━━ Reading passage ━━
This chapter starts with Marty waking up in Clark’s house and having a moment of confusion about where she is before suddenly remembering. It’s the evening of the day Clark proposed this bargain. A lot has happened in just one day. Marty freshens up and leaves the bedroom; Clark looks up from the kitchen and motions her to the table.
Marty sat down and Clark came from the stove with a plate of pancakes and another with a side of bacon. He set it down and went back for the steaming coffee. She felt a sense of embarrassment as she realized he was taking up what she should have been doing. Well, it would be the last time. From now on she’d carry her load.
This is something of a theme—Marty is determined to pull her own weight and hold up her side of the bargain she has entered into. In fact, she seems to expect more out of herself than Clark does. Clark knows what it’s like to lose a spouse. He’s said she should take some time to settle in. Marty’s response feels very natural, though. It’s a coping mechanism: the more time she spends focusing on how determined she is to fulfill her side of this bargain, the less time she has to think about Clem.
━━━
--- Exercise 1 ---
Return the passage of the chapter summary that begins with "Marty sat down" and continues through "think about Clem.".
The records that come next are unrelated to the chapter summary.
━━ Materials provided ━━
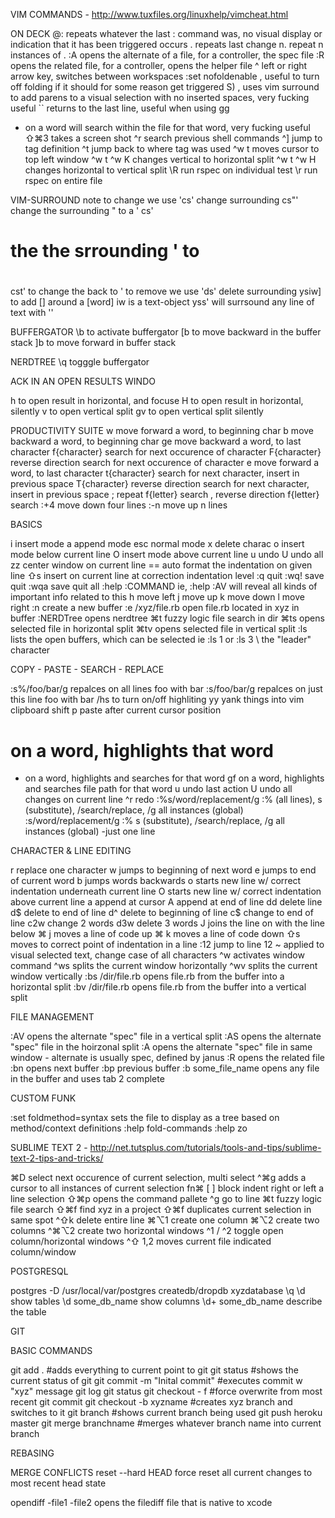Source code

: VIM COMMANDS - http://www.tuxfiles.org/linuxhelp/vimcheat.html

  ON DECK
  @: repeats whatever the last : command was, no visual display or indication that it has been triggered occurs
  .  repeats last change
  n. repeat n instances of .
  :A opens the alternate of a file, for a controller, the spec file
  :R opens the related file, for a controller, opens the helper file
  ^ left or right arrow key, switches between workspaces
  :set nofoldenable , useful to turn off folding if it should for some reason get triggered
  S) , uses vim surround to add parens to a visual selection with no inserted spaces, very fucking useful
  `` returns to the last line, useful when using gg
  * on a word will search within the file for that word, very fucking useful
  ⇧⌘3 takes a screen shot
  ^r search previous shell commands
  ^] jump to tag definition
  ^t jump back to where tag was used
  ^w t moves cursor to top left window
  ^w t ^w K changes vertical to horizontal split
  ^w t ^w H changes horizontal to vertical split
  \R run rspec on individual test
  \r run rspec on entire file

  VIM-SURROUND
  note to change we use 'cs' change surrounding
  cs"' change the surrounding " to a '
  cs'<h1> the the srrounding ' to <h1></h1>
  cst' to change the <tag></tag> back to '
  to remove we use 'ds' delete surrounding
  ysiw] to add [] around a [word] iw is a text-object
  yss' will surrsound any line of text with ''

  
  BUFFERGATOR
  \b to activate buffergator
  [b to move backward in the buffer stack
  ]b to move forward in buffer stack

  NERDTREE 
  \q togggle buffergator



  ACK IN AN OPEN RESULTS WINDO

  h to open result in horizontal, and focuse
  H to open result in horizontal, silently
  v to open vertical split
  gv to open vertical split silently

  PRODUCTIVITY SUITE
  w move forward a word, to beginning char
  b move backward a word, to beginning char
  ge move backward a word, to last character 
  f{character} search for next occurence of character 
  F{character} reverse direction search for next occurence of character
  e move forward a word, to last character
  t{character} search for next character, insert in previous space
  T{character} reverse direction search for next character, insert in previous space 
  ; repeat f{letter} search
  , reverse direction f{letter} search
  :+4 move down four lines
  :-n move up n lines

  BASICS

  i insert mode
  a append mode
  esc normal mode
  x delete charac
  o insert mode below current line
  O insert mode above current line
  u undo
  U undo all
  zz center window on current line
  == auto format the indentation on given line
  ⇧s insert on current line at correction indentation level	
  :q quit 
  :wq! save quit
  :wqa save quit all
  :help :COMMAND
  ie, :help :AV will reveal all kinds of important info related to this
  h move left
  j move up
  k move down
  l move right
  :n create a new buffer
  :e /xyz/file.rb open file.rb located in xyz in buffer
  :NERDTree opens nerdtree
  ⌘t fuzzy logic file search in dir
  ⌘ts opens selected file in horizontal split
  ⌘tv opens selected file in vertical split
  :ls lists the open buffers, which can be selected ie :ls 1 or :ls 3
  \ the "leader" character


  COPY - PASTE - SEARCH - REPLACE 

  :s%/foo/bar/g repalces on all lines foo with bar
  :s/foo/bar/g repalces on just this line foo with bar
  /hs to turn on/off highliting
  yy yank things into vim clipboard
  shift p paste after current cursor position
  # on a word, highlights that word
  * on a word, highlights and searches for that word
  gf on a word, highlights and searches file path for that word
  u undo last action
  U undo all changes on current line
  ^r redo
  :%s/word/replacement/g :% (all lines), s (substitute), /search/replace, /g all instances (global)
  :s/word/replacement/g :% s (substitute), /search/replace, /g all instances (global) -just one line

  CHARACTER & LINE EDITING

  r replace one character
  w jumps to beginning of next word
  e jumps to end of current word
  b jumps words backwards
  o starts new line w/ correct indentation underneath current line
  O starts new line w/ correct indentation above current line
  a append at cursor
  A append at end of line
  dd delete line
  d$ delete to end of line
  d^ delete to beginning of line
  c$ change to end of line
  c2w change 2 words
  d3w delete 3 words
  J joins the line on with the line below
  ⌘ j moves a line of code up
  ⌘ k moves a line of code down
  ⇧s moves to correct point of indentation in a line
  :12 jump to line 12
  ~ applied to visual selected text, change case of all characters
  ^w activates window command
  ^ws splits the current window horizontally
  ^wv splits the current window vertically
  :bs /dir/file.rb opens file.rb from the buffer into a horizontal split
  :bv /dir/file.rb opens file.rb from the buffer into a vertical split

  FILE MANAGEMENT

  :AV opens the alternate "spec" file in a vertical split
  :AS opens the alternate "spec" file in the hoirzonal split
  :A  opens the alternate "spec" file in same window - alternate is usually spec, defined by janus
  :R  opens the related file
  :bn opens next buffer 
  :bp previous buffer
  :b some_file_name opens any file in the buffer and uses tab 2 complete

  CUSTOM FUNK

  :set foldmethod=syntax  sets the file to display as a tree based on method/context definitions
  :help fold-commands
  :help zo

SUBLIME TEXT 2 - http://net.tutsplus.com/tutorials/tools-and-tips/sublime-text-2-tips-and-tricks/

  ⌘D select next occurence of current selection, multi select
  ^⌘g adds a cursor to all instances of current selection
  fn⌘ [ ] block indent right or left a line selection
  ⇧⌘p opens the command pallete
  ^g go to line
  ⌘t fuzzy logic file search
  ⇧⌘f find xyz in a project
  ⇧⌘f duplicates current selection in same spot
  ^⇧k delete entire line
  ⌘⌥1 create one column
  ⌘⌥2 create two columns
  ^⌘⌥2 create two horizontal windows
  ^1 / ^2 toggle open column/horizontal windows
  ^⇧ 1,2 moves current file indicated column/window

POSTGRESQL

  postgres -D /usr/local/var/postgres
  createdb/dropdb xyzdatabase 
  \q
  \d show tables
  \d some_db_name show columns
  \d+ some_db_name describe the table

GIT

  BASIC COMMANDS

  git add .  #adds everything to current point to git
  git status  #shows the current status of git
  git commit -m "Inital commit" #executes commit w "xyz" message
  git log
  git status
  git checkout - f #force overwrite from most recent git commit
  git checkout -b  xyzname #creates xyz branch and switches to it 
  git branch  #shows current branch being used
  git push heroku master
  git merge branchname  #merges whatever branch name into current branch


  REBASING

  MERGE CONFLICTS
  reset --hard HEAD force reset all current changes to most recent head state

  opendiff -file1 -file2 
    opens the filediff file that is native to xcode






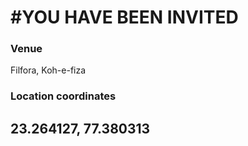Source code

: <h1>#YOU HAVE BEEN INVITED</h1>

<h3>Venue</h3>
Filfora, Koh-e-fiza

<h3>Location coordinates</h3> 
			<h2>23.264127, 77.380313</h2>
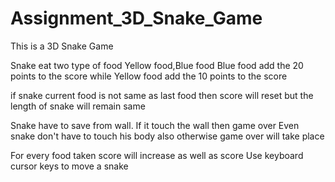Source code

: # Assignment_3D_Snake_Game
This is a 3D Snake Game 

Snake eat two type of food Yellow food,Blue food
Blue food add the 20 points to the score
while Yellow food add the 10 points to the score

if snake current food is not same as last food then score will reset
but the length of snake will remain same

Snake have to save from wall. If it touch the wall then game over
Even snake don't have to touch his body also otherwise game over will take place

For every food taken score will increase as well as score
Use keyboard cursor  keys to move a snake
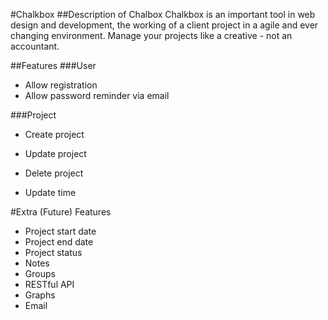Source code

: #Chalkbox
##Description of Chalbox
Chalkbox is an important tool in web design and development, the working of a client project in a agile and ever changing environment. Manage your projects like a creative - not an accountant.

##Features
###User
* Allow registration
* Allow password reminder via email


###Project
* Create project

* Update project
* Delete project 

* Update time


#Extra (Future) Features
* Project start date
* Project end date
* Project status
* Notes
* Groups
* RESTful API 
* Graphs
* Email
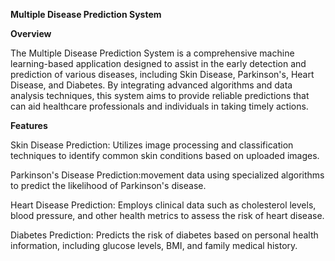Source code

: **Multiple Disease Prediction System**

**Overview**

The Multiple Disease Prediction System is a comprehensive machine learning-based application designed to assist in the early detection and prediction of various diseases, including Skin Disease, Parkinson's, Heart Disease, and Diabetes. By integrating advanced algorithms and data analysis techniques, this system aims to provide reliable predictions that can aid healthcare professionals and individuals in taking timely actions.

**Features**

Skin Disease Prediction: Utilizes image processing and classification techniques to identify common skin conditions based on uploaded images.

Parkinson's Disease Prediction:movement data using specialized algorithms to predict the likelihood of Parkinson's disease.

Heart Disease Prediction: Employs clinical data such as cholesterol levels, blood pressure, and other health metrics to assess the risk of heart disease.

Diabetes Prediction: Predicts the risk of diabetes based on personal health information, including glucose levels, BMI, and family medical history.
━━━
--- Exercise 2 ---
Retype the lines in the records from the line containing "CHARACTER & LINE EDITING" through the line containing "SUBLIME TEXT 2".

--- Expected output 1 ---
Marty sat down and Clark came from the stove with a plate of pancakes and another with a side of bacon. He set it down and went back for the steaming coffee. She felt a sense of embarrassment as she realized he was taking up what she should have been doing. Well, it would be the last time. From now on she’d carry her load.
This is something of a theme—Marty is determined to pull her own weight and hold up her side of the bargain she has entered into. In fact, she seems to expect more out of herself than Clark does. Clark knows what it’s like to lose a spouse. He’s said she should take some time to settle in. Marty’s response feels very natural, though. It’s a coping mechanism: the more time she spends focusing on how determined she is to fulfill her side of this bargain, the less time she has to think about Clem.

--- Expected output 2 ---
  CHARACTER & LINE EDITING

  r replace one character
  w jumps to beginning of next word
  e jumps to end of current word
  b jumps words backwards
  o starts new line w/ correct indentation underneath current line
  O starts new line w/ correct indentation above current line
  a append at cursor
  A append at end of line
  dd delete line
  d$ delete to end of line
  d^ delete to beginning of line
  c$ change to end of line
  c2w change 2 words
  d3w delete 3 words
  J joins the line on with the line below
  ⌘ j moves a line of code up
  ⌘ k moves a line of code down
  ⇧s moves to correct point of indentation in a line
  :12 jump to line 12
  ~ applied to visual selected text, change case of all characters
  ^w activates window command
  ^ws splits the current window horizontally
  ^wv splits the current window vertically
  :bs /dir/file.rb opens file.rb from the buffer into a horizontal split
  :bv /dir/file.rb opens file.rb from the buffer into a vertical split

  FILE MANAGEMENT

  :AV opens the alternate "spec" file in a vertical split
  :AS opens the alternate "spec" file in the hoirzonal split
  :A  opens the alternate "spec" file in same window - alternate is usually spec, defined by janus
  :R  opens the related file
  :bn opens next buffer 
  :bp previous buffer
  :b some_file_name opens any file in the buffer and uses tab 2 complete

  CUSTOM FUNK

  :set foldmethod=syntax  sets the file to display as a tree based on method/context definitions
  :help fold-commands
  :help zo

SUBLIME TEXT 2 - http://net.tutsplus.com/tutorials/tools-and-tips/sublime-text-2-tips-and-tricks/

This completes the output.